Based upon one of Donald Westlake's Parker novels, written under the nom de plume Richard Stark, (which despite lending itself to several cinematic adaptations never actually saw the character retain the name "Parker") Brown plays the cool and savvy career criminal McClain. Other disparate actors to portray the lead in a Stark's "Parker" adaption include Lee Marvin in Point Blank, Anna Karina in Made in USA and Mel Gibson in Payback (essentially a remake of Blank).
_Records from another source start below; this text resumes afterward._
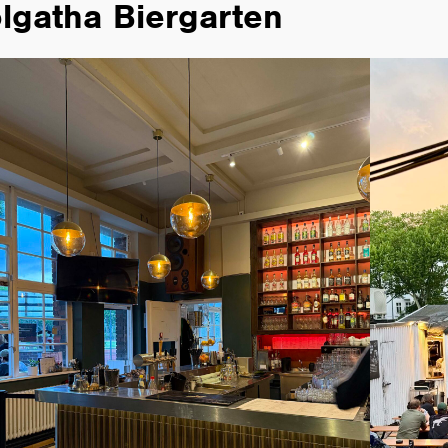
lgatha Biergarten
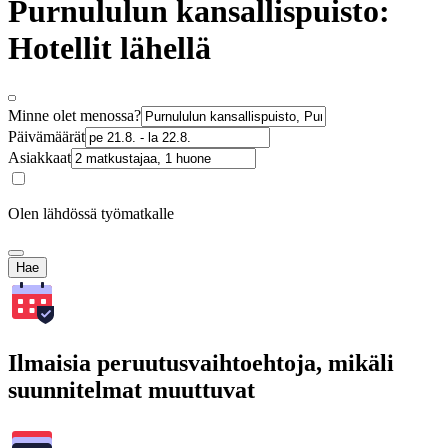
Purnululun kansallispuisto:
Hotellit lähellä
Minne olet menossa?
Päivämäärät
Asiakkaat
Olen lähdössä työmatkalle
Hae
Ilmaisia peruutusvaihtoehtoja, mikäli
suunnitelmat muuttuvat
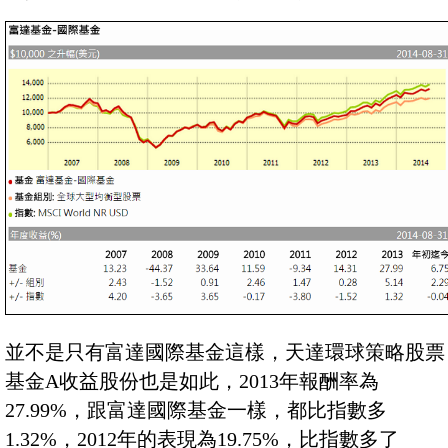
並不是只有富達國際基金這樣，天達環球策略股票
基金A收益股份也是如此，2013年報酬率為
27.99%，跟富達國際基金一樣，都比指數多
1.32%，2012年的表現為19.75%，比指數多了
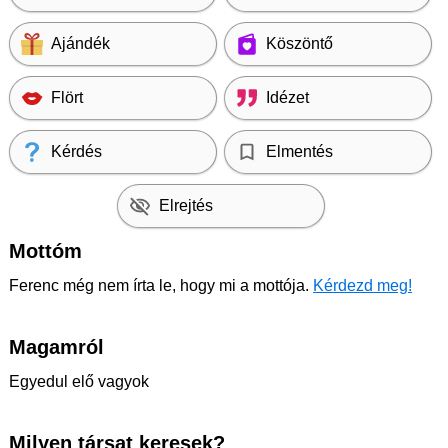
Ajándék
Köszöntő
Flört
Idézet
Kérdés
Elmentés
Elrejtés
Mottóm
Ferenc még nem írta le, hogy mi a mottója.
Kérdezd meg!
Magamról
Egyedul elő vagyok
Milyen társat keresek?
McClain sneakily recruits a group of various specialized criminal experts (a wonderful supporting cast that features Ernest Borgnine, Jack Klugman, Warren Oates and Donald Sutherland) to steal money from the Los Angeles Coliseum in the middle of a Los Angeles Rams playoff game. They pull it off but circumstances, specifically a brutal attack on McClain's girlfriend, leads to the loot being stolen. His motley crew, being the harden criminal element they are, don't believe him and if he doesn't return their money, well it won't be pretty. To put the cherry on top of the amazing cast, Gene Hackman shows up as a kind yet morally questionable detective.
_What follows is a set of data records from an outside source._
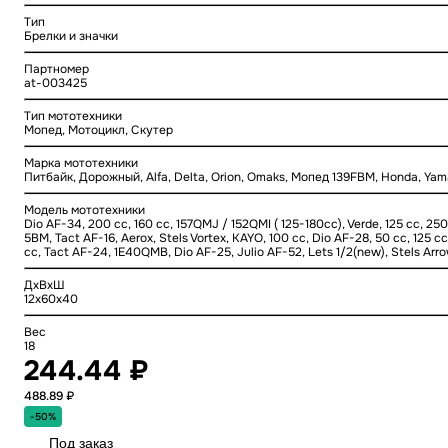
Тип
Брелки и значки
Партномер
at-003425
Тип мототехники
Мопед, Мотоцикл, Скутер
Марка мототехники
Питбайк, Дорожный, Alfa, Delta, Orion, Omaks, Мопед 139FBM, Honda, Ya
Модель мототехники
Dio AF-34, 200 cc, 160 cc, 157QMJ / 152QMI ( 125-180cc), Verde, 125 cc, 250 c
5BM, Tact AF-16, Aerox, Stels Vortex, KAYO, 100 cc, Dio AF-28, 50 cc, 125 cc
cc, Tact AF-24, 1E40QMB, Dio AF-25, Julio AF-52, Lets 1/2(new), Stels Arro
ДхВхШ
12x60x40
Вес
18
244.44 ₽
488.89 ₽
-50%
Под заказ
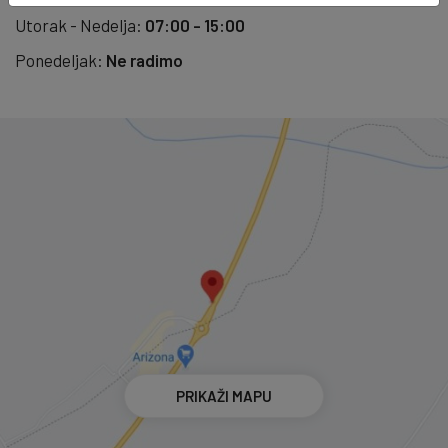
Utorak - Nedelja:
07:00 - 15:00
Ponedeljak:
Ne radimo
PRIKAŽI MAPU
The film works as a piece of entertainment and quality storytelling, but it's leaden with some compelling subtext. Jim Brown was an outspoken African American civil rights advocate so having the big heist set piece be during a football game, the sport that Brown gave his body to for the edification of mostly Caucasian stadium goers and owners, adds weight that wouldn't exist if played by any other actor. The brutal, hateful rape and murder of McClain's girlfriend Ellie (Diahann Carroll) by her landlord is spurred by misplaced and racist lust. And, Brown who was only 32 years old at the time, here represents the new guard popping up in the late 60's, while his partners, who are very quick to turn on him and a little gleeful at the prospect of torturing McClain, are portrayed by elder white men, with the exception of Sutherland (who is the same age as Brown).
Director Gordon Flemyng is nowhere near the formalist that Point Blank director John Boorman was, and smartly does not attempt to replicate any of the vanguard editing, existentialist themes or narrative tricks displayed in Blank, which was released a year prior to The Split. Everything is straight ahead and matter of fact. But Flemyng, who like Boorman is a Brit, shows a deft hand at mounting tension and pacing, most impressively during the heist that plays out in real time.
One question to wrap this up, what happened to the trend of athletes transitioning to the world of acting. Fred Dyer and Alex Karras had successful careers, and Kareem Abdul-Jabbar not only had a large role in Airplane!, one of the most influential comedies of all-time, he got to battle Bruce Lee in Game of Death! Since Shaquille O'Neal's attempt at movie stardom petered out, no one has really successfully tried to balance or shift careers. Personally, I wouldn't mind seeing someone like LeBron James who has charisma, humor and good looks give it a serious try and not just a family friendly brand minded one like his current teammate. There are several Parker novels that have not yet been adapted, LeBron have your people get in touch with my people, let's make it happen.
The Split, which never even appears to have been released on VHS, plays occasionally on Turner Classic Movies, check it out, even if you could care less about football.